### [EXERCISE REQUIREMENTS]
Retype, word for word, only the lines from the one containing "11762: 1000000 -> 2500000" through the last line of the listing below. Pictures do not belong in the result.
*** Block opens ***
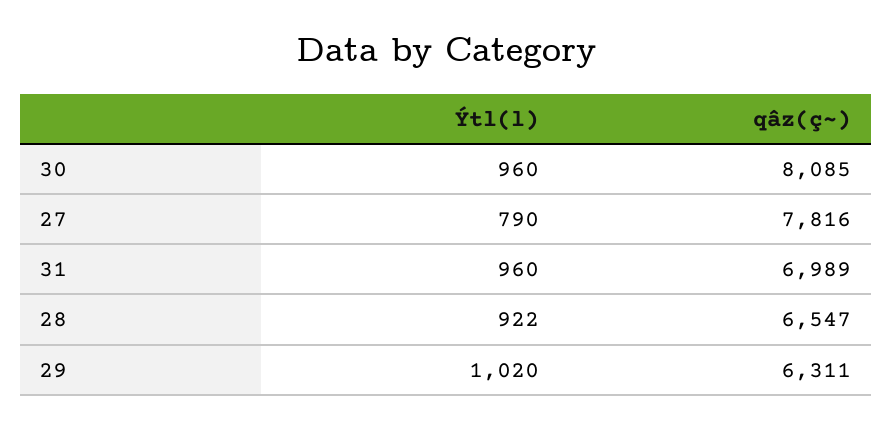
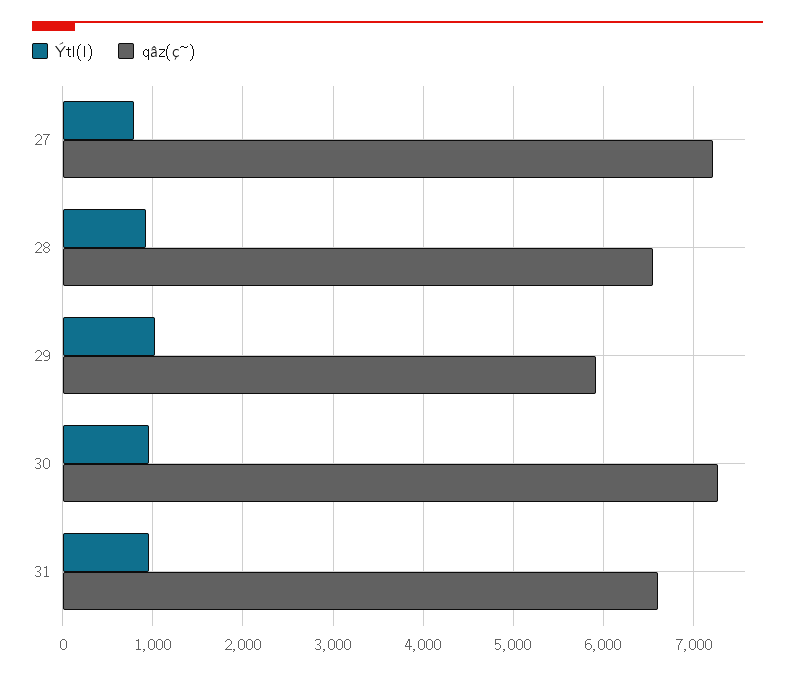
qâz(ç~), 30: 8085 -> 7300
qâz(ç~), 27: 7816 -> 7200
qâz(ç~), 31: 6989 -> 6600
qâz(ç~), 29: 6311 -> 5900

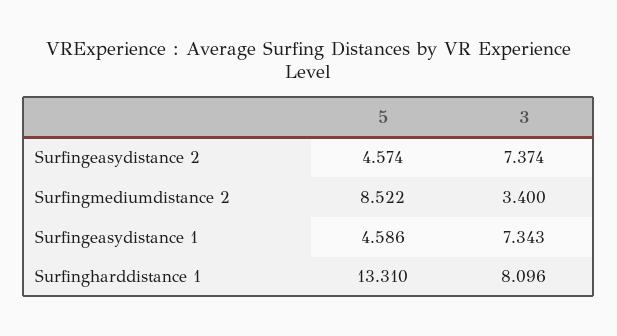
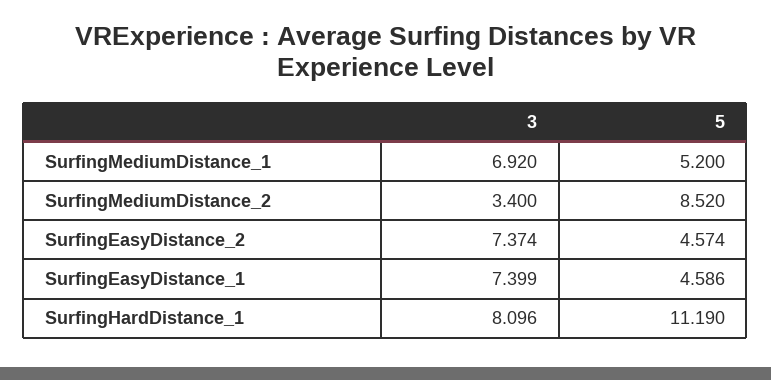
5, Surfingmediumdistance 2: 8.522 -> 8.52
3, Surfingeasydistance 1: 7.343 -> 7.399
5, Surfingharddistance 1: 13.31 -> 11.19
3, SurfingMediumDistance_1: none -> 6.92
5, SurfingMediumDistance_1: none -> 5.2

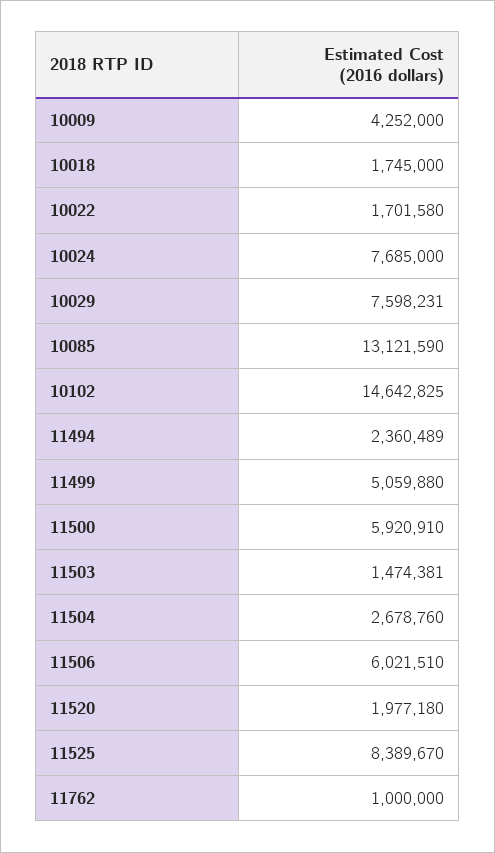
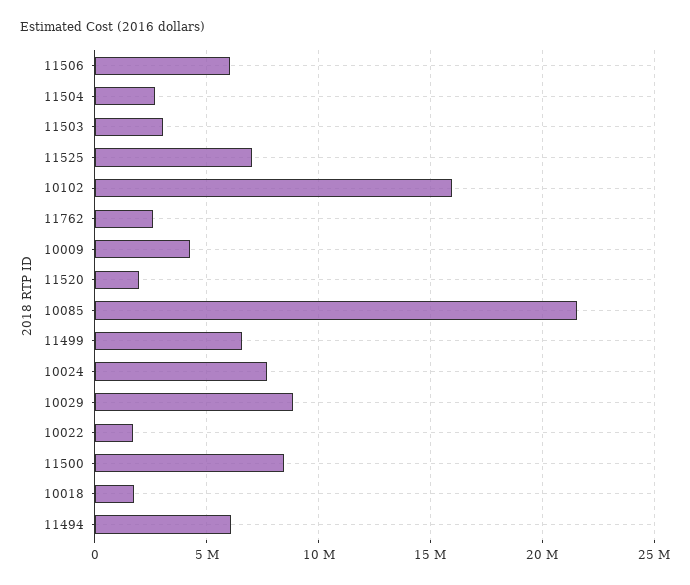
10029: 7598231 -> 9000000
10085: 13121590 -> 21500000
10102: 14642825 -> 16000000
11494: 2360489 -> 6000000
11499: 5059880 -> 6500000
11500: 5920910 -> 8500000
11503: 1474381 -> 3000000
11525: 8389670 -> 7000000
11762: 1000000 -> 2500000

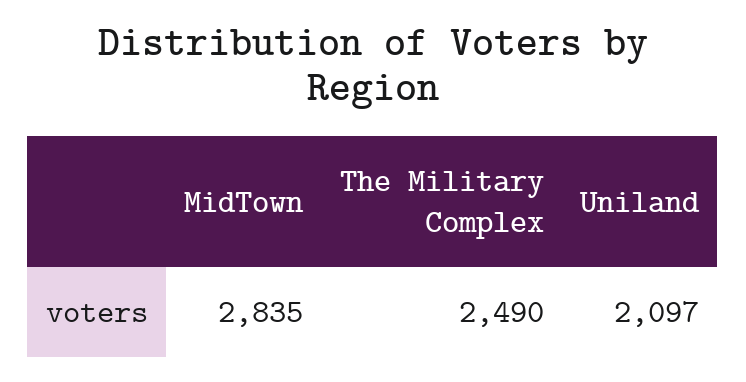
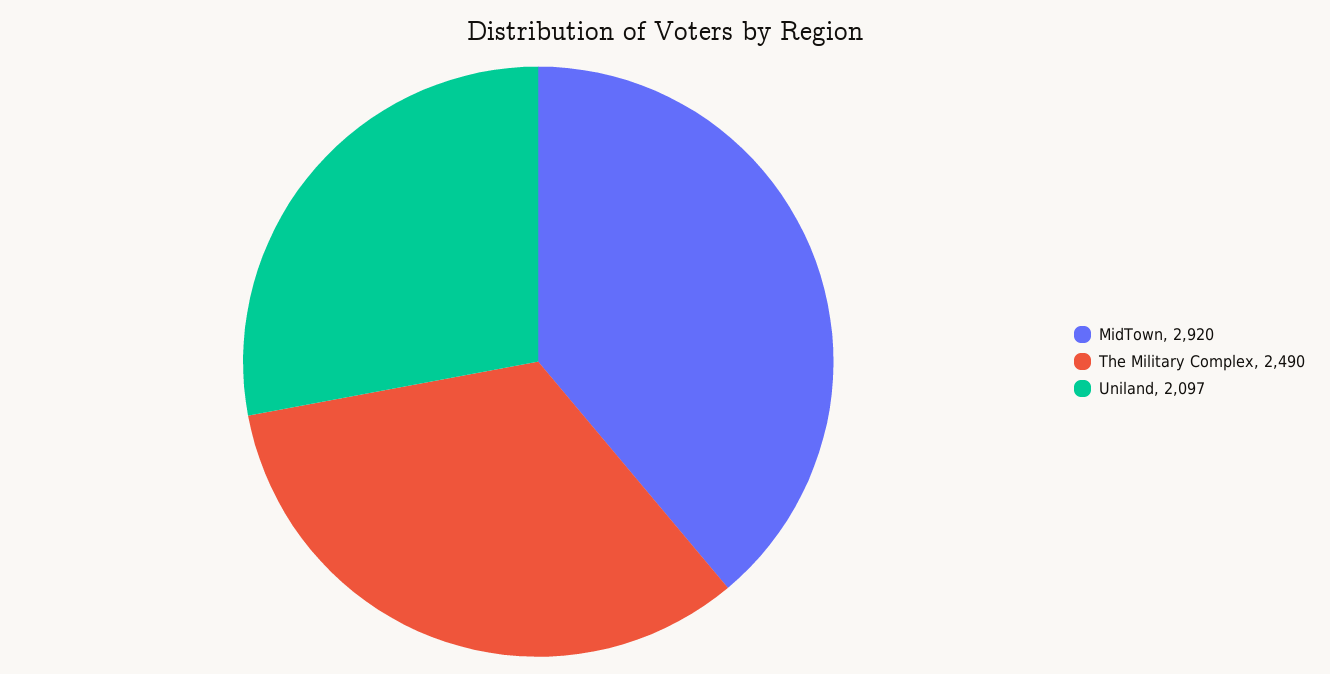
MidTown: 2835 -> 2920

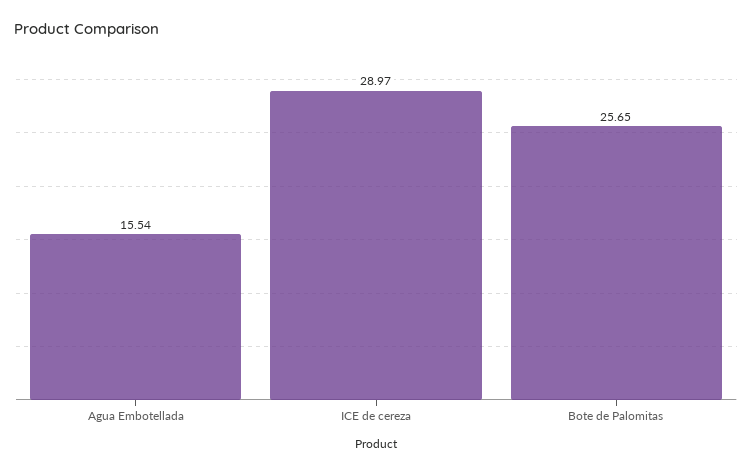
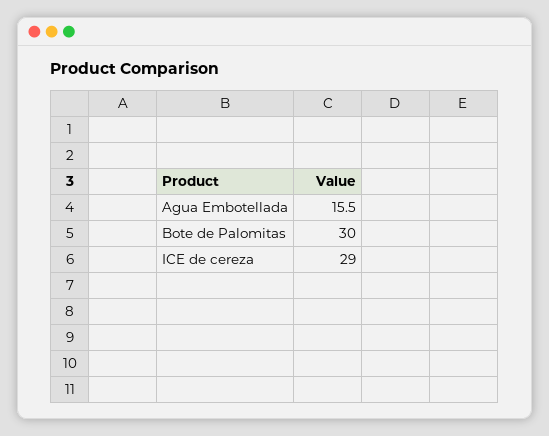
Bote de Palomitas: 25.65 -> 30

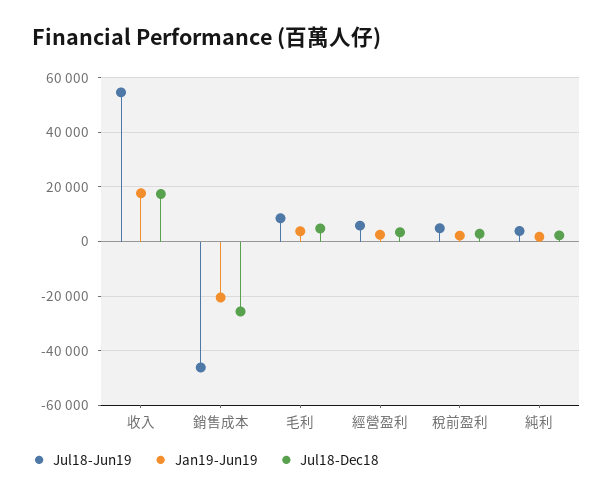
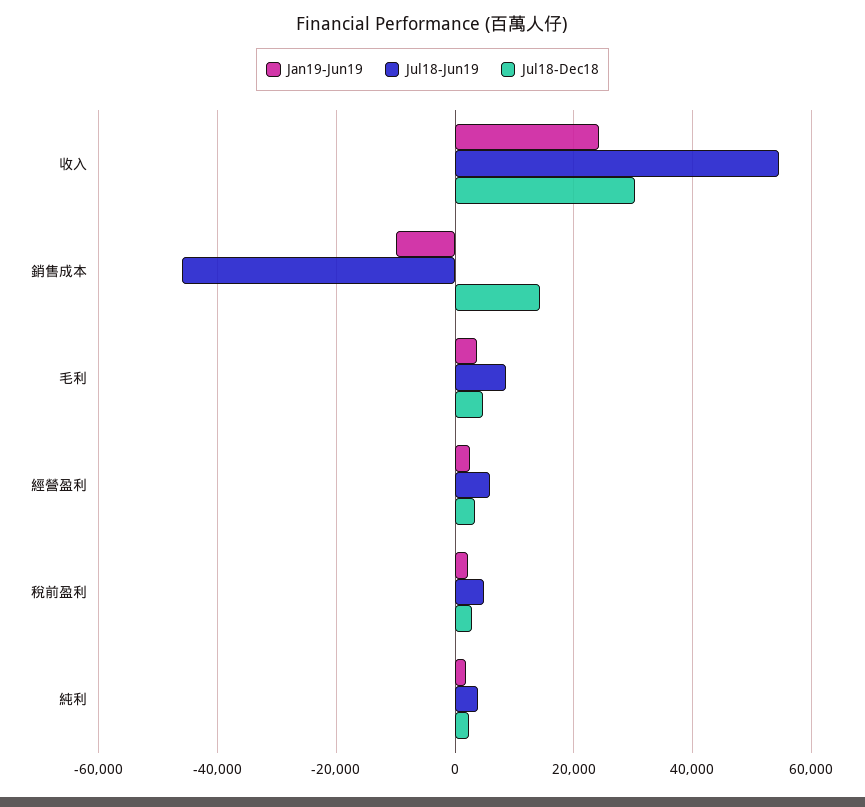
Jan19-Jun19, 收入: 17500 -> 24000
Jul18-Dec18, 收入: 17500 -> 30000
Jan19-Jun19, 銷售成本: -20000 -> -10000
Jul18-Dec18, 銷售成本: -25000 -> 14000

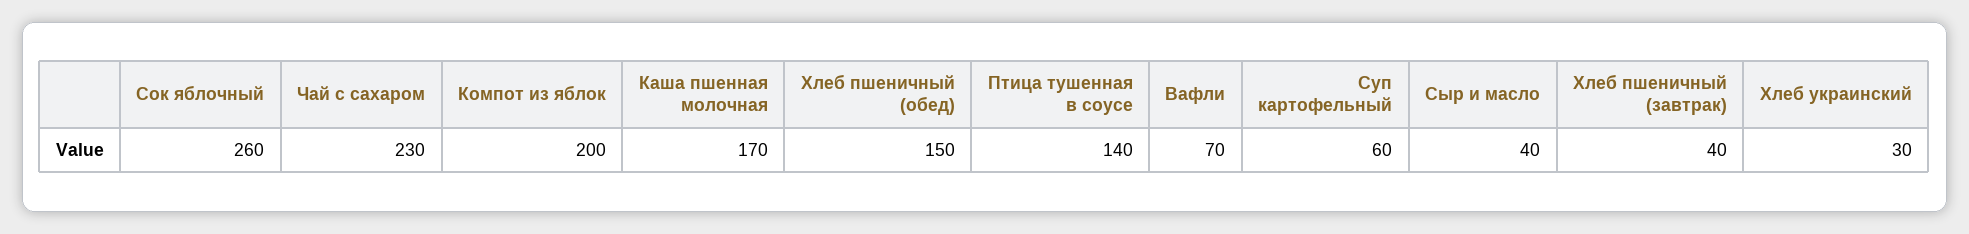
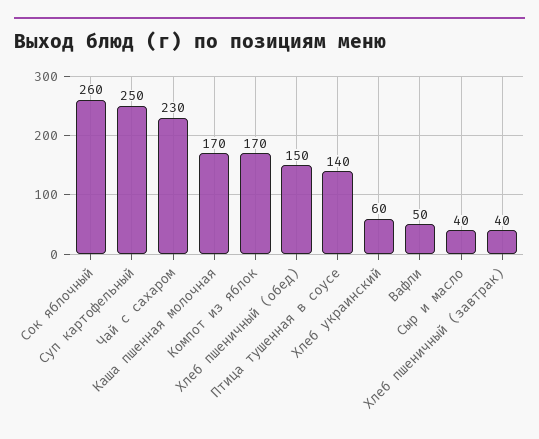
Компот из яблок: 200 -> 170
Вафли: 70 -> 50
Суп картофельный: 60 -> 250
Хлеб украинский: 30 -> 60

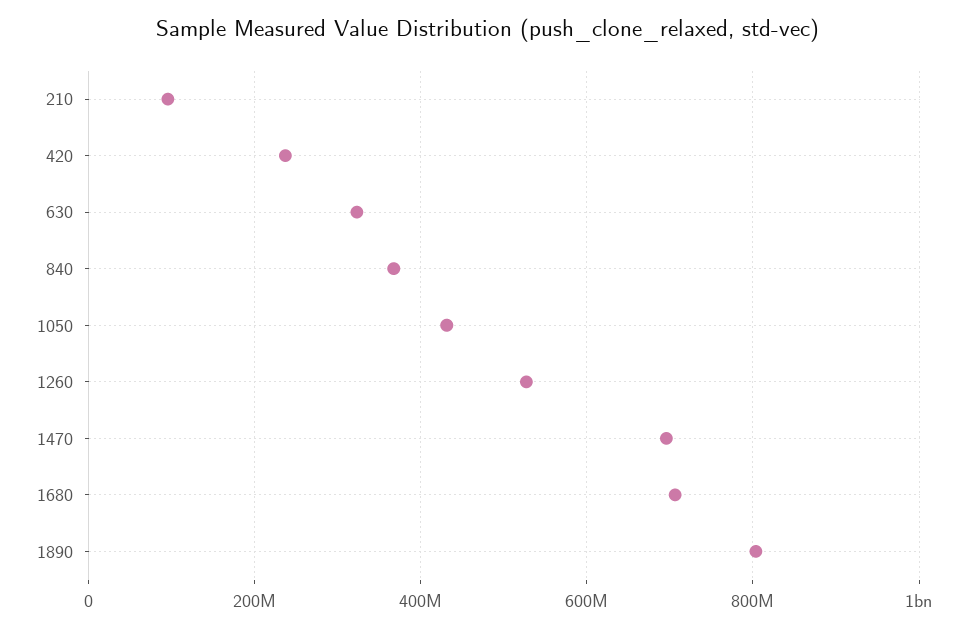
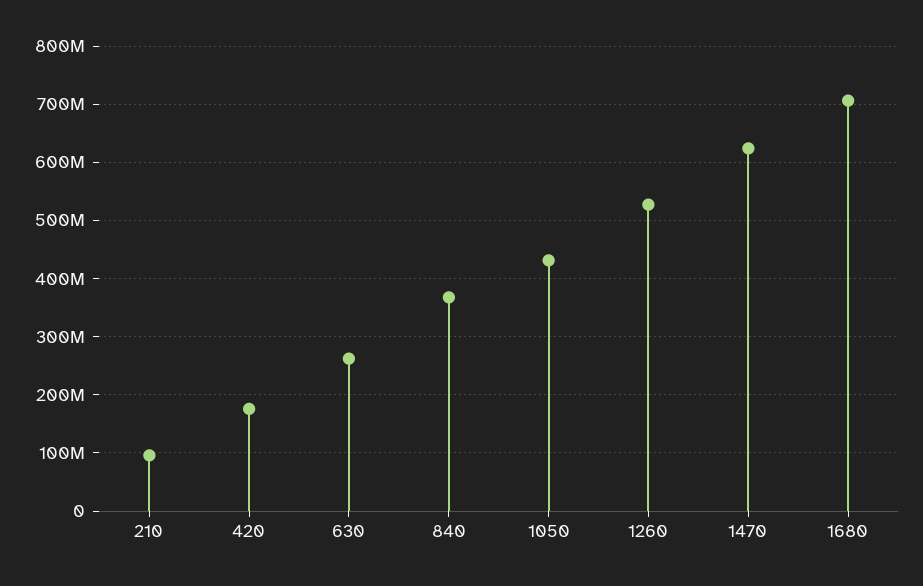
420: 240000000 -> 180000000
630: 320000000 -> 260000000
1470: 700000000 -> 620000000
1890: 800000000 -> none

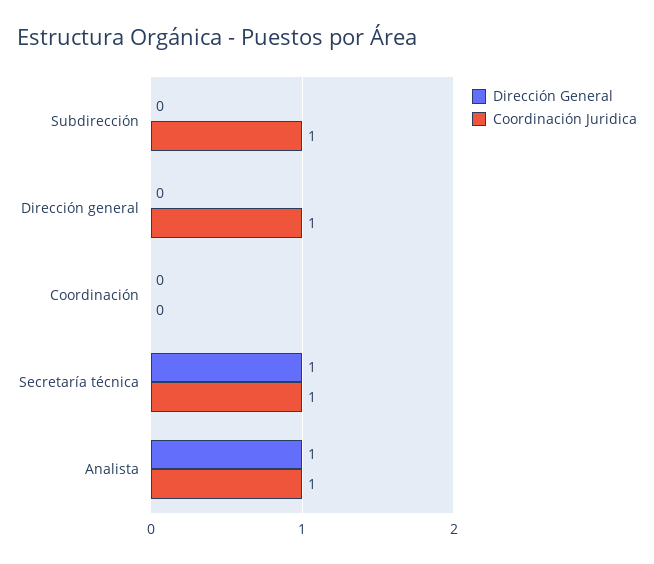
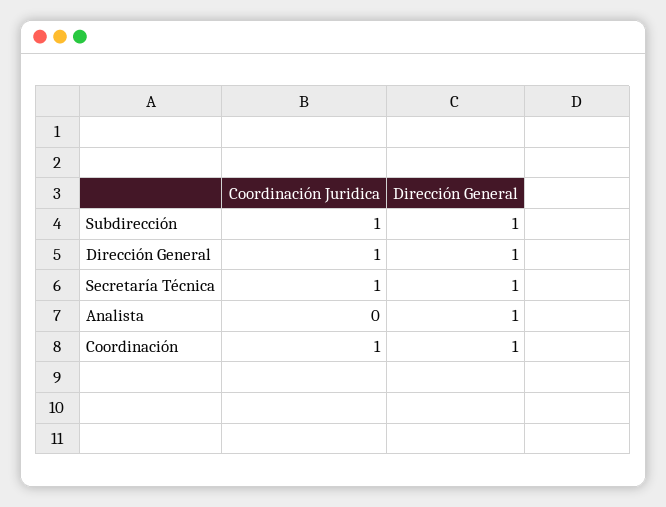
Dirección General, Subdirección: 0 -> 1
Dirección General, Dirección general: 0 -> 1
Dirección General, Coordinación: 0 -> 1
Coordinación Juridica, Coordinación: 0 -> 1
Coordinación Juridica, Analista: 1 -> 0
*** Block closes ***
### [EXERCISE OUTPUT]
11762: 1000000 -> 2500000

MidTown: 2835 -> 2920

Bote de Palomitas: 25.65 -> 30

Jan19-Jun19, 收入: 17500 -> 24000
Jul18-Dec18, 收入: 17500 -> 30000
Jan19-Jun19, 銷售成本: -20000 -> -10000
Jul18-Dec18, 銷售成本: -25000 -> 14000

Компот из яблок: 200 -> 170
Вафли: 70 -> 50
Суп картофельный: 60 -> 250
Хлеб украинский: 30 -> 60

420: 240000000 -> 180000000
630: 320000000 -> 260000000
1470: 700000000 -> 620000000
1890: 800000000 -> none

Dirección General, Subdirección: 0 -> 1
Dirección General, Dirección general: 0 -> 1
Dirección General, Coordinación: 0 -> 1
Coordinación Juridica, Coordinación: 0 -> 1
Coordinación Juridica, Analista: 1 -> 0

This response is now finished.